Los edificios municipales, como bibliotecas, centros comunitarios y vestíbulos, son difíciles de calentar de manera eficiente. Se utilizan sistemas que calientan el aire, pero en cuanto se abren las puertas, todo el calor se escapa por la ventana. La factura sigue aumentando, las temperaturas no son uniformes y las quejas no dejan de llegar.
Al utilizar calentadores infrarrojos montados en la pared, la situación cambia. Deja de intentar calentar el aire y comienza a proporcionar calor donde realmente está la gente.
¿Cómo funcionan?
Estos calentadores funcionan mediante calor radiante, no mediante aire caliente. En su interior, hay un elemento de fibra de carbono que emite ondas infrarrojas de corta longitud. Esa energía viaja en línea recta y calienta directamente los objetos sólidos: pisos, escritorios, personas, etc.
Los resultados son inmediatos: el calor se siente ya unos segundos después de encender el aparato. No hay necesidad de esperar a que la habitación se caliente. Para espacios públicos grandes, se puede utilizar una potencia de alrededor de 4.8 kW, a 240 V, con conexión eléctrica permanente. Un termostato integrado mantiene la temperatura deseada, de modo que el calentador solo funciona cuando es necesario.
Por qué funciona en espacios públicos
Los espacios públicos necesitan dos cosas: comodidad y control de costos. El calor infrarrojo permite que las personas se sientan cómodas incluso cuando la temperatura del aire es unos grados más baja, ya que el cuerpo siente el calor directamente.
Esto permite reducir la temperatura general del edificio y dejar que los calentadores infrarrojos se encarguen de calentar las zonas frías. Los ahorros son rápidos: menos kilovatios-hora durante las horas pico, menos pérdida de calor por ventilación y menos quejas.
El mantenimiento también es más sencillo. No hay motor de soplado. Con menos partes móviles, las reparaciones son más rápidas y menos frecuentes.
Detalles prácticos
La instalación es sencilla: basta con montar el soporte en una pared adecuada, conectarlo a la red eléctrica y ajustar el termostato. Pero la ubicación es importante.

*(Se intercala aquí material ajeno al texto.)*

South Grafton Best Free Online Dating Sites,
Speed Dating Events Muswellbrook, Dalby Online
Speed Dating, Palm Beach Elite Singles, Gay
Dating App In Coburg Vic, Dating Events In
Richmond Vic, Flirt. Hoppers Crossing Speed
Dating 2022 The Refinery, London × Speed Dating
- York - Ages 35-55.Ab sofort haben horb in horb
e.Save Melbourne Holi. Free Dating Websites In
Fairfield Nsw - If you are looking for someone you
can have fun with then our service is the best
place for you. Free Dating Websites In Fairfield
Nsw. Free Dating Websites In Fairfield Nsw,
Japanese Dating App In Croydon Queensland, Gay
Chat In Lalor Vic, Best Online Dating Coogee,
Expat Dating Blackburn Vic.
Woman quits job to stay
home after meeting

No lo coloques directamente sobre asientos, donde el calor podría ser demasiado intenso. También es importante mantener espacio suficiente para garantizar seguridad. En áreas húmedas como las entradas, asegúrate de que el calentador sea adecuado para condiciones húmedas.
Los calentadores infrarrojos calientan directamente a las personas y las superficies, por lo que las corrientes de aire son menos perceptibles. Solo ten en cuenta que la temperatura del aire puede parecer un poco más baja a pocos metros del área calentada.